_Aim of the task_:
Answer these questions using the text on serving an application on the Police Prosecution Service:
1. Which PPS office must the application be served on?
2. What minimum lead time does best practice give for service by post?
3. What proof of service should be kept when documents are served in person?

_Text_:
Step 1: Identify the correct PPS office

Each District Court has a corresponding Police Prosecution Service (PPS) office. You must serve the PPS office responsible for the court where your application will be heard — not the police station where you were charged.

Our locations pages list the correct PPS office for each court, including email addresses and phone numbers.

Step 2: Prepare the service bundle

Serve a complete copy of your application, including:

  • The application form
  • Your sworn affidavit
  • All supporting documents (employer affidavit, financial records, medical certificates)
  • The boundary map
  • Any other evidence filed with the court

Do not serve a partial set of documents. The prosecutor needs the full picture to make a decision about whether to oppose.

Step 3: Serve the documents

Service can be by:

Email (most common)

  • Send to the PPS office email address
  • Attach all documents as PDFs
  • Include a cover note identifying the applicant, court, and hearing date
  • Request read receipt or confirmation of receipt

Personal delivery

  • Deliver to the PPS office during business hours
  • Ask for a receipt or acknowledgement of service

Post

  • Send by registered post to allow tracking
  • Allow sufficient time for delivery before the hearing

Step 4: Keep proof of service

Retain evidence that service was completed:

  • Email sent confirmation with attached documents
  • Delivery receipt if served in person
  • Registered post tracking confirmation

If there is any dispute about whether service occurred, you will need to prove it.

Timing

There is no specific statutory minimum period between service and the hearing. However, best practice is:

Method Minimum lead time
Email 7 working days before hearing
Personal delivery 7 working days before hearing
Post 10 working days before hearing (to allow for delivery)

Serving early gives the prosecutor time to:

  • Review the application and supporting evidence
  • Decide whether to oppose (and on what grounds)
  • Prepare any submissions or counter-evidence
  • Contact you or your lawyer to discuss conditions

What the prosecutor does with the application

After receiving the application, the prosecutor will:

  1. Review the application for statutory bars and procedural compliance
  2. Assess the evidence — is the hardship claim credible and supported?

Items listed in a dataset

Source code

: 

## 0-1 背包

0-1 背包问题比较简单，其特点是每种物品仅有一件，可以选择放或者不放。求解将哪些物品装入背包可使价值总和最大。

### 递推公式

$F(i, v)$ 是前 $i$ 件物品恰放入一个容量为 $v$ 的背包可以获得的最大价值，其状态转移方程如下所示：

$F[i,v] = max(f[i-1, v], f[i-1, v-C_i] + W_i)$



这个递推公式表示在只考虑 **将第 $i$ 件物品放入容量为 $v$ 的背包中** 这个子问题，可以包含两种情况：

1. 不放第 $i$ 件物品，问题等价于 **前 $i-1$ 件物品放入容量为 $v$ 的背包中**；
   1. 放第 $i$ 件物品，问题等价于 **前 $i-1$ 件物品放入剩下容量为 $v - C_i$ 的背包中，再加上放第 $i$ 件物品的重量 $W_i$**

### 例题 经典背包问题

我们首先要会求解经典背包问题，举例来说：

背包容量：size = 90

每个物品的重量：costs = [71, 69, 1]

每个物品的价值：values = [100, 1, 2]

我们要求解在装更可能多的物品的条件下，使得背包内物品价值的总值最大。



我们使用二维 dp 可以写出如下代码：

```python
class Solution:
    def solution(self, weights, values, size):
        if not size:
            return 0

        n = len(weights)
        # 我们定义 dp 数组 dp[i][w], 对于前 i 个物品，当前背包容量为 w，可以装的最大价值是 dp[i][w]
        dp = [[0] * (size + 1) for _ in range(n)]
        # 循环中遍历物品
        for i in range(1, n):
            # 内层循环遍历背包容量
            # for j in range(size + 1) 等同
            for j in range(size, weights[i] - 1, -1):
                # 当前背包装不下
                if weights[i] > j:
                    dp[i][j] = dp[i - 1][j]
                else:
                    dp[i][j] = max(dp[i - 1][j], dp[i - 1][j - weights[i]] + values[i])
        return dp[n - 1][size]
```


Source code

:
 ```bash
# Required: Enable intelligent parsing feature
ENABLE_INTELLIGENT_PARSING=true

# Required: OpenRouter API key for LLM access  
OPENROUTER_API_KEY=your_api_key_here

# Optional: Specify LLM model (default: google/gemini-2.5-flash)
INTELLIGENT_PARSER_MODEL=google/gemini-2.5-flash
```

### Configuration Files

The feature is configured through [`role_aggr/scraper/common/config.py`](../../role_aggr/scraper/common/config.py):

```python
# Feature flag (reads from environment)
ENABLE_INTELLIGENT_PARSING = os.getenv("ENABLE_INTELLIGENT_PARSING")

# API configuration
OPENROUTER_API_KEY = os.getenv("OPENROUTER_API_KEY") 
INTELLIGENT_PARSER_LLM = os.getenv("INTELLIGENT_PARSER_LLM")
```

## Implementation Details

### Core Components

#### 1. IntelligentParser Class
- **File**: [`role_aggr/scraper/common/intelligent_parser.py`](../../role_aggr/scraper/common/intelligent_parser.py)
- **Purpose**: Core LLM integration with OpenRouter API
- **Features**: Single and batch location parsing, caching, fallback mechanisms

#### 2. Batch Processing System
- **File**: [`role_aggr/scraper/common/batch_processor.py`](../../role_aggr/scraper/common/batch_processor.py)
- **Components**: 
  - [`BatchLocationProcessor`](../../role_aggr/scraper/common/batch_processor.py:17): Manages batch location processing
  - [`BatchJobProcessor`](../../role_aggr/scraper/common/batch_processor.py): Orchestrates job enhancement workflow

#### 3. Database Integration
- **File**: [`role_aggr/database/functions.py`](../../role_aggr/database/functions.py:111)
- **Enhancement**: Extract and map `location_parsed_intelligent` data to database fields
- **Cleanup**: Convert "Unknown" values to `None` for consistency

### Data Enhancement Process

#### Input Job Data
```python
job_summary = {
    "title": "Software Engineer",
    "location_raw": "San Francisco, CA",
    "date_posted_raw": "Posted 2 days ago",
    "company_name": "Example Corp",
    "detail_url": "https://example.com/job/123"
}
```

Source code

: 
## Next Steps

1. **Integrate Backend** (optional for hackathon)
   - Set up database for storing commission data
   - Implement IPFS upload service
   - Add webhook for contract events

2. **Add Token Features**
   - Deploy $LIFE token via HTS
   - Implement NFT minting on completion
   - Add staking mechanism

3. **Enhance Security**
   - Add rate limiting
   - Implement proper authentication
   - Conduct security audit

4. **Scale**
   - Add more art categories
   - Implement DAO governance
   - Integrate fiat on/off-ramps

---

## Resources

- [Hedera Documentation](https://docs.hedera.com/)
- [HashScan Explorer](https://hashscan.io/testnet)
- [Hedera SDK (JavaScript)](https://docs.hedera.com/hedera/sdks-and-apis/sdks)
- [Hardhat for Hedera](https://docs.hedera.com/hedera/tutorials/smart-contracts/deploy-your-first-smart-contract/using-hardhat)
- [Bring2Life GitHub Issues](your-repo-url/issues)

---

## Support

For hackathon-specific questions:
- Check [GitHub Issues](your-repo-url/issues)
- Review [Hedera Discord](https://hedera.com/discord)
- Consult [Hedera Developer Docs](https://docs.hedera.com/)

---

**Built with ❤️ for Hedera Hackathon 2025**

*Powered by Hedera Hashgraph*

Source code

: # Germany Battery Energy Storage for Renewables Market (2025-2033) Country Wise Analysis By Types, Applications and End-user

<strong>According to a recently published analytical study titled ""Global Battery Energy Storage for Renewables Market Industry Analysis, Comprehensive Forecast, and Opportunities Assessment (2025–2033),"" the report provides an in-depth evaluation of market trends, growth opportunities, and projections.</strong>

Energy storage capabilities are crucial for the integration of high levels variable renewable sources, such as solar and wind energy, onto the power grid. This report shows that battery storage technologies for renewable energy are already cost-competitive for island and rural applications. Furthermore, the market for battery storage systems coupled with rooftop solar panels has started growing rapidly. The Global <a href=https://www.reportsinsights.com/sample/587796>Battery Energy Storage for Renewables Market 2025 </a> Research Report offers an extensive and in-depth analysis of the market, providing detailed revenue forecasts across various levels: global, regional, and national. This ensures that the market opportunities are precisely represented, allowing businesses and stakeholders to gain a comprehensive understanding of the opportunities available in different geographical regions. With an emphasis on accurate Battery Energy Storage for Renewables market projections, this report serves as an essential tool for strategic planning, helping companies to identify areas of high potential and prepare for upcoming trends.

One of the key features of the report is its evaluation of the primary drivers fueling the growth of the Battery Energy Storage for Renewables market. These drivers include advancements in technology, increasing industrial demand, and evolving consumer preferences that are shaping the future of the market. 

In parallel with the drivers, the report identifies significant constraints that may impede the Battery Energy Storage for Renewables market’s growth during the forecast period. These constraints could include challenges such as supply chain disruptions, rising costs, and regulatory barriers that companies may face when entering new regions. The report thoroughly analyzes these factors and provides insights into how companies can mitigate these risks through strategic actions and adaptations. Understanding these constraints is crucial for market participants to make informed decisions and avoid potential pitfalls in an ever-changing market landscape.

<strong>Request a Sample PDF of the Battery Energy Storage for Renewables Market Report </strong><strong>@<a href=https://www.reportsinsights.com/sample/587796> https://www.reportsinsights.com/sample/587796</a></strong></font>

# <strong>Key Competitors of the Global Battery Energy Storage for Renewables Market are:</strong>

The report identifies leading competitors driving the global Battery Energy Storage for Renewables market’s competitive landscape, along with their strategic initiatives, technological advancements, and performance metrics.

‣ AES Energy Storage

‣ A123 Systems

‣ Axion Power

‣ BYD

_Result_:
1. The PPS office responsible for the court where the application will be heard, not the police station where the applicant was charged.
2. 10 working days before the hearing.
3. A delivery receipt.